ISIP Flag Prediction
[0071] In one example, the disclosed systems and methods can enable
determination and prediction of various critical values used in
drilling and completion operations (e.g., hydraulic fracturing
practices), such as instantaneous shut-in pressure (ISIP). ISIP is
commonly used to determine, among other measures, minimum principal
stress in a downhole environment. Minimum principal stress can, in
turn, be used to determine treatment, fracturing, and other various
stage pressure values. ISIP is generally defined as a final
injection pressure value minus a pressure drop due to friction
within the wellbore and/or perforations of a slotted liner.
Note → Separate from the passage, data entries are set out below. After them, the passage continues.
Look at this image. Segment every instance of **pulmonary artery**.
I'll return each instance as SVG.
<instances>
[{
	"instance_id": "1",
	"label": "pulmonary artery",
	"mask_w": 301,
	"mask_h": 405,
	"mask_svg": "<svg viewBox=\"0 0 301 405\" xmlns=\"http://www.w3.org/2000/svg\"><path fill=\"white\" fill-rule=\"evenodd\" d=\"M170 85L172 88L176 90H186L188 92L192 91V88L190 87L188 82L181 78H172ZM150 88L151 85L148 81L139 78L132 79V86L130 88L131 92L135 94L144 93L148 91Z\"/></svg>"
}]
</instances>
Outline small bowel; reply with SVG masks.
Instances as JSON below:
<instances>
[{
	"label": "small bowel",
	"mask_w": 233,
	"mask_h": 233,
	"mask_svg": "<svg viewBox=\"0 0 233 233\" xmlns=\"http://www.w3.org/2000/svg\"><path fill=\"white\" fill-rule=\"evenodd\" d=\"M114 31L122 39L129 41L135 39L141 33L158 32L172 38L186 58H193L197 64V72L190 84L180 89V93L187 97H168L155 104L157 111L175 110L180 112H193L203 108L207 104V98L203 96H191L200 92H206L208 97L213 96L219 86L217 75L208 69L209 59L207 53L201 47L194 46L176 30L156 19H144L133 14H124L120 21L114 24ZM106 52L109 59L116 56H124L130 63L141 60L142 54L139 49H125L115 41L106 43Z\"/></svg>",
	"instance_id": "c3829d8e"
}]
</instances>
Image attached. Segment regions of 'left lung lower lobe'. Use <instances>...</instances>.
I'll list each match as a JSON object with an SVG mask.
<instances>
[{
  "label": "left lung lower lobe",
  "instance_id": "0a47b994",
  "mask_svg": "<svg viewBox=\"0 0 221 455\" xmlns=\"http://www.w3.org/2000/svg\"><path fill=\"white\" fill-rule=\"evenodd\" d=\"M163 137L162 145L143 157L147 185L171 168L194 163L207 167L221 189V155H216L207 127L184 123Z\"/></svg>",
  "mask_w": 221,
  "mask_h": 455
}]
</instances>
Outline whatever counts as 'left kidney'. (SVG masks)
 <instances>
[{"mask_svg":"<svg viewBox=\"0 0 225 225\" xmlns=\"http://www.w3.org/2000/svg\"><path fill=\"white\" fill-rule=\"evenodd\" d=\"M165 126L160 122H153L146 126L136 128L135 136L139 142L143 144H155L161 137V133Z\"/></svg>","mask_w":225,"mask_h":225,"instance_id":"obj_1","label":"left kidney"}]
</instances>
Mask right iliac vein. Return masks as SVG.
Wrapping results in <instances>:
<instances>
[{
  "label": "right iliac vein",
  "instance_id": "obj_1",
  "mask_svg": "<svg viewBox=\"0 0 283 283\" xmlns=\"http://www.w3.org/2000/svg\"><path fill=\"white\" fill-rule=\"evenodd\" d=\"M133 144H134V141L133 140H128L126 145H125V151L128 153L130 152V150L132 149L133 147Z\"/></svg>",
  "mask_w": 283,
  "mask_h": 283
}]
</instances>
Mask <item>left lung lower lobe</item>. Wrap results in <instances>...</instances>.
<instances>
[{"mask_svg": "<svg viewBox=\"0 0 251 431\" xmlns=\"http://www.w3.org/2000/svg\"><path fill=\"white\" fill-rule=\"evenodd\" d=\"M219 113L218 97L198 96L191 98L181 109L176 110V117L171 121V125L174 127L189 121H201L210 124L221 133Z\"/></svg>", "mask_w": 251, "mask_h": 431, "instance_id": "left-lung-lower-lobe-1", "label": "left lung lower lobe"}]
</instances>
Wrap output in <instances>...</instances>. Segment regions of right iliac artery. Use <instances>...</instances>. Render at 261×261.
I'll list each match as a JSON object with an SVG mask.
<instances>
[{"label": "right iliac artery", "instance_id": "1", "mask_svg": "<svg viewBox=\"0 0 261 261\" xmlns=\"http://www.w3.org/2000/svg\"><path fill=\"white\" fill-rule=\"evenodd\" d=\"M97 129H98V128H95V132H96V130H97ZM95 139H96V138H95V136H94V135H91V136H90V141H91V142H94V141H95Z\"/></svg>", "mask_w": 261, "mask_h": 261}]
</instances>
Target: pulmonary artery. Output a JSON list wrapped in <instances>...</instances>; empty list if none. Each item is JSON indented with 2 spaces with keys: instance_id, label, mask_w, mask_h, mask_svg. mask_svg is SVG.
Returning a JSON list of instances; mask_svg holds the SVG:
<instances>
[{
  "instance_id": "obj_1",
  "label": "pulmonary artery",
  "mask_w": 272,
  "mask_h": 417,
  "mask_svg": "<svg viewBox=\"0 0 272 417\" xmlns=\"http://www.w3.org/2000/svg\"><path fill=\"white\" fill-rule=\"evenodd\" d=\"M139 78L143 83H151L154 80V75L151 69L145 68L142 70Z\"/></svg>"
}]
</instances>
[0072] FIG. 7 depicts a plot 700 of a set of data channels TP 702,
SR 704, CV 706, and PC 708 which may be used by a machine learning
model trained to determine ISIP values to produce predictions
(e.g., flags) of pressure values correlated to an ISIP event. FIG.
8 depicts a plot 800 including an ISIP flag 808 identified by a
trained machine learning model and based on values for TP 802, SR
804, and PC 806.
[0073] In order to determine ISIP values, preprocessing, model
training, refining, selection, and model application may be
performed in sequence, as discussed above. In some examples, method
200 discussed above is performed to train multiple machine learning
models including a neural network and a trained classifier (e.g., a
logistic regression model, a LASSO regularization model, or a
combination of the two as discussed above) to generate ISIP event
flags. In particular, once a start time and an end time have been
chosen (e.g., a start and end time index list has been extracted),
further processing can generate a predicted ISIP. The further
processing may include filtering out data from the start index,
selecting a sample time segment such as 45 seconds of treating
pressure data, outlier removal, further data clipping, regression,
and then ISIP value prediction.
[0074] FIG. 9 depicts a system environment 900 which may be used to
generate event flags, such as the ISIP flags discussed above.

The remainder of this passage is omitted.